On voit donc que Descartes, loin d’établir solidement l’existence d’un dieu, la détruit totalement. La même chose arrivera nécessairement à tous ceux qui en raisonneront ; ils finiront toujours par se contredire, & se démentir eux-mêmes. Nous trouvons les mêmes inconséquences & contradictions dans les principes du célèbre père Malebranche, qui considérés avec l’attention la plus légère, semblent conduire directement au spinosisme ; en effet quoi de plus conforme au langage de Spinosa que de dire que l’univers n’est qu’une émanation de Dieu ; que nous voyons tout en Dieu ; que tout ce que nous voyons est Dieu seul ; que Dieu seul fait tout ce qui se fait ; qu’il est lui-même toute l’action & toute l’opération qui est dans toute la nature ; en un mot que Dieu est tout l’être & le seul être.

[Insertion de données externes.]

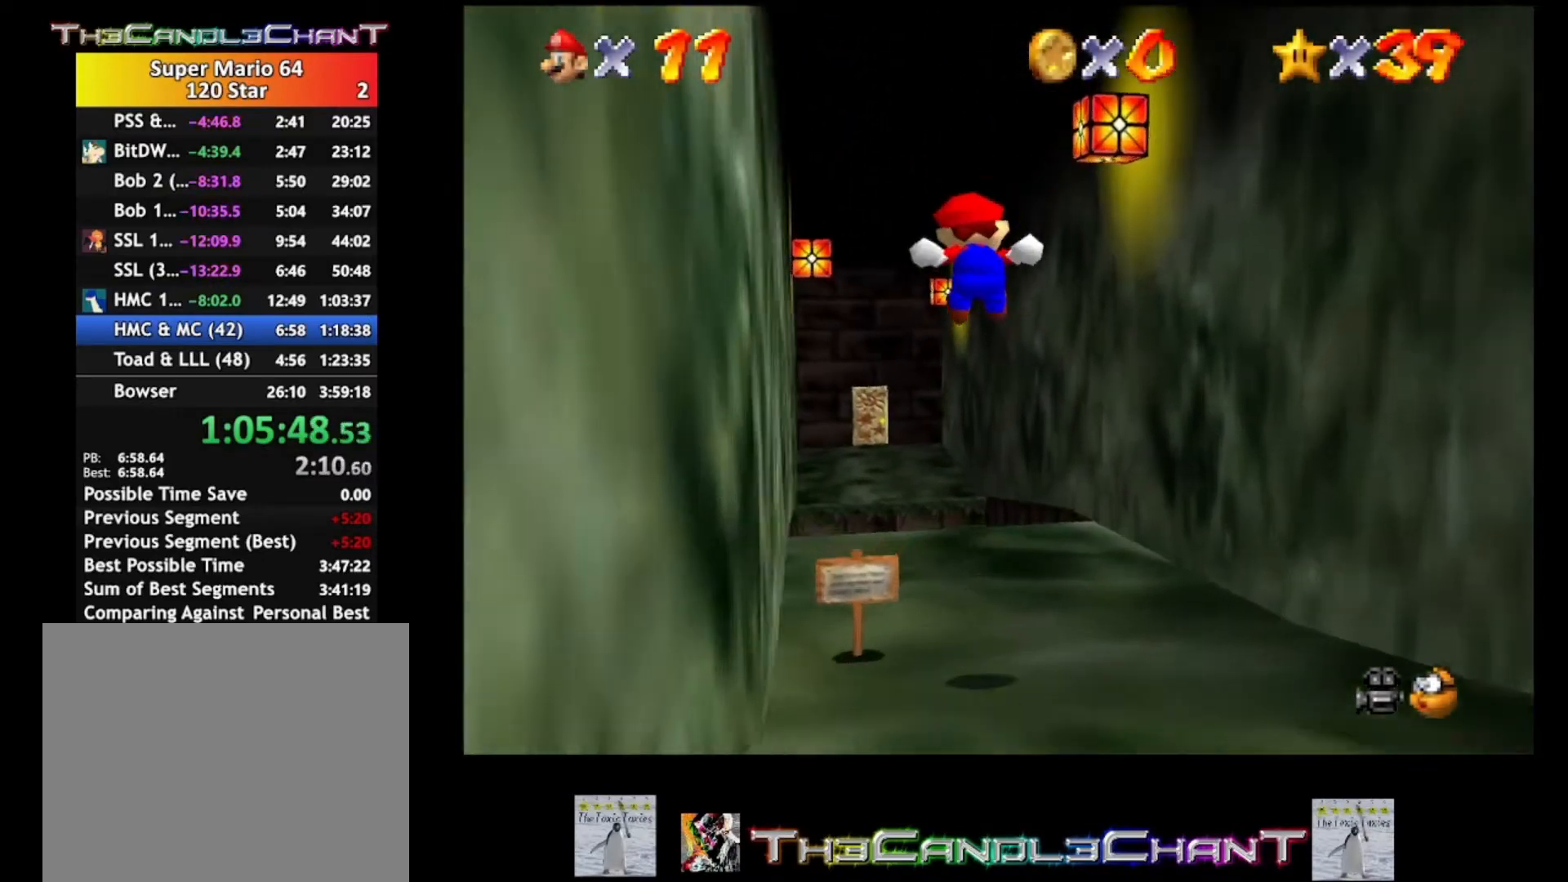
{"buttons": ["L2"], "left_stick": "up-left", "right_stick": "center", "events": [[467, "L2", "down"]]}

N’est-ce pas dire formellement que la nature est Dieu ? D’ailleurs en même tems que Malebranche nous assure que nous voyons tout en Dieu, il prétend qu’il n’est pas encore bien démontré qu’il y ait une matière & des corps, & que la foi seule nous enseigne ces grands mystères, dont sans elle nous n’aurions aucune connoissance. Sur quoi l’on peut avec raison lui demander comment l’on peut démontrer l’existence du dieu qui a créé la matière, si l’existence de cette matière est encore un problême ?

Malebranche reconnoît lui-même que l'on

  1. Voyez l’impie convaincu, ou dissertation contre Spinosa, pages 45 et suiv., édit. d’Amst. 1685.